If your English language communication skills, including speaking, listening, reading, and writing are not strong, then your strategy should be to first take English language courses to improve your skills. No amount of test preparation will help you if your underlying English language skills are weak. But just remember, no one is born speaking English! Whether we learn it from our parents as young kids, or we learn it in school, or maybe even we start learning it as adults, we all start with no knowledge of English and build on it with practice. Therefore, your goal in this situation should be to improve your listening, speaking, reading, and writing skills.
If your English language skills are already strong enough that you can study or work in and English speaking environment, you may feel that you are ready to take the test. However, even if you are very fluent in English, it is a good idea to take an IELTS preparation course, or at least read a book on preparing for the IELTS exam. Your goal in this scenario is to be familiar with the test style, and what to expect during the test. You want to minimize any surprises during the test so that you can focus on putting forward your best performance.
It is important to know which of these two camps you are in. If you need to strengthen your core skills, no amount of test prep courses or re-takes will help you achieve a high score. Your best course of action is to improve your underlying skill by practicing speaking, listening, reading, writing. If you are in the second category where you have solid English skills, you may still benefit from extra courses to practice before you take the test. But you will definitely want to do some prep courses and take a number of practice tests until you are comfortable with the test format and style.

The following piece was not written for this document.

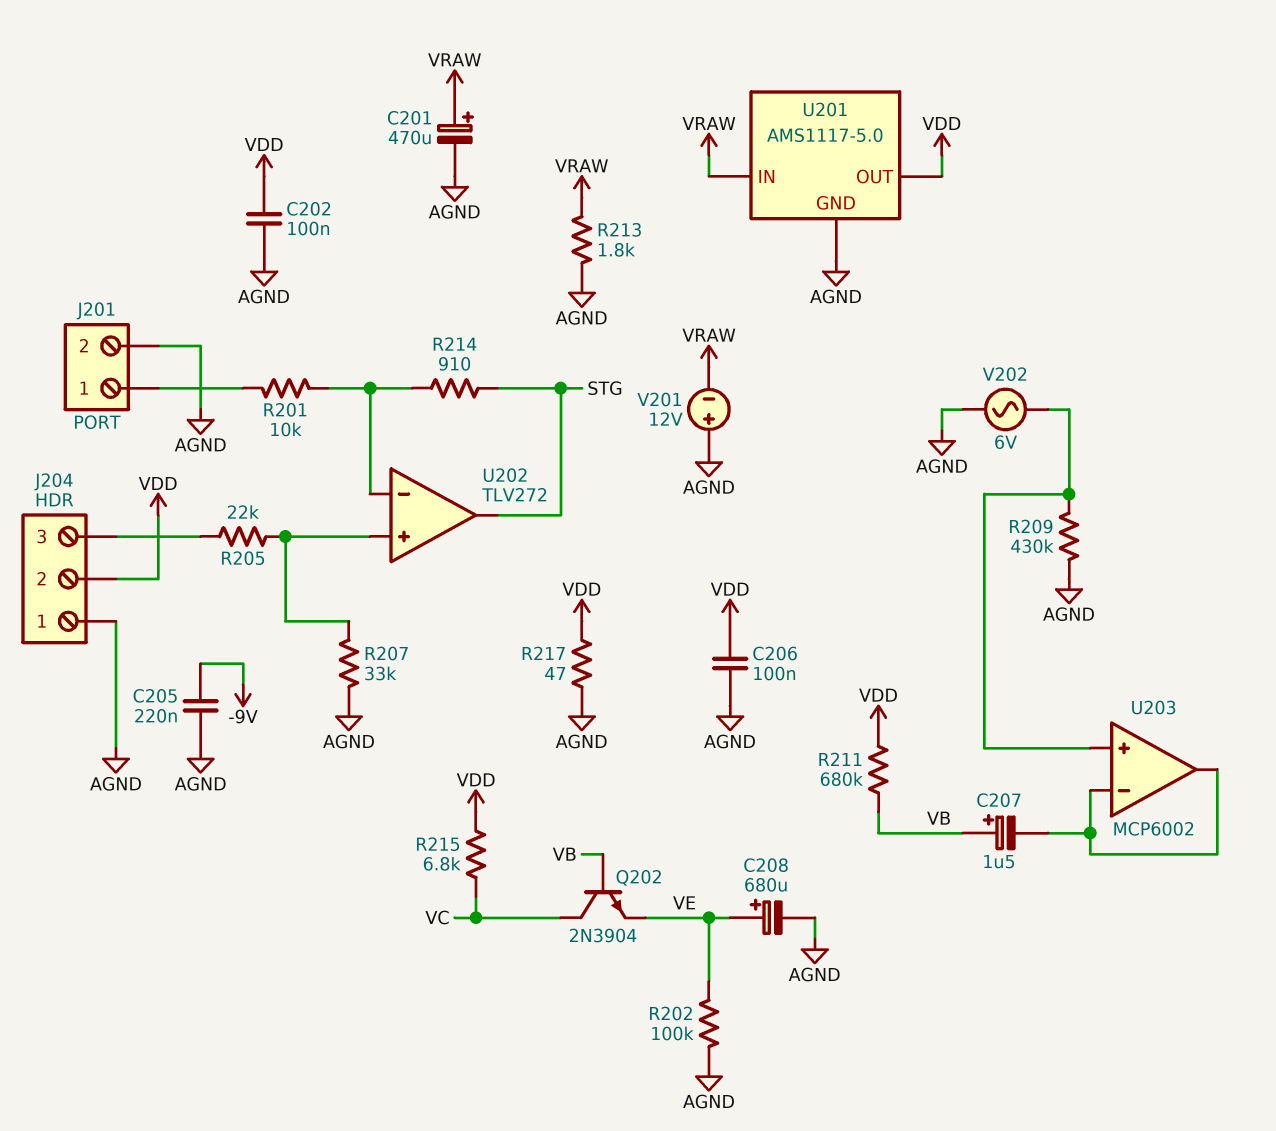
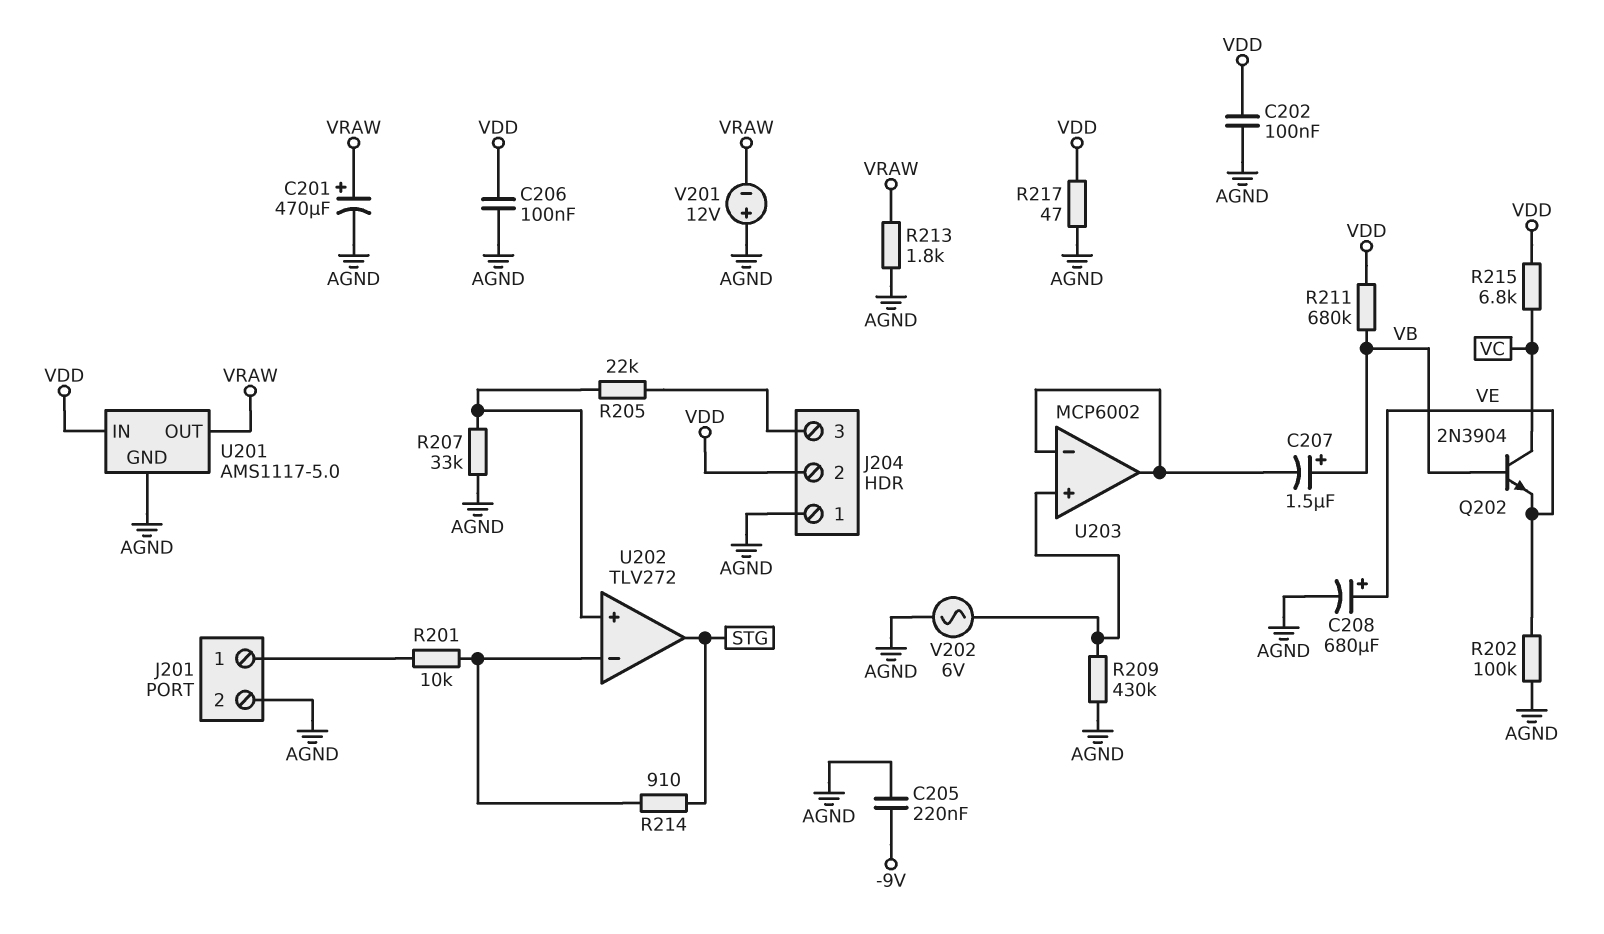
U201 pin IN: VRAW -> VDD
U201 pin OUT: VDD -> VRAW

With some research, you will find many resources online, many of them free. Here are some samples for you to consider:
If you have tried the IELTS once, twice, or more and still haven't got the score you need, don't despair. Just remember, even if you feel that your language skills are already strong but you repeatedly get a low score, this is a signal that you need more practice. Don't under estimate the impact a few weeks of focused study can make. For best results, you can even hire a 1-on-1 language teacher specializing in IELTS. Remember, the cost and effort might seem too much right now, but when you achieve your dream of immigrating to Canada, it will be well worth it.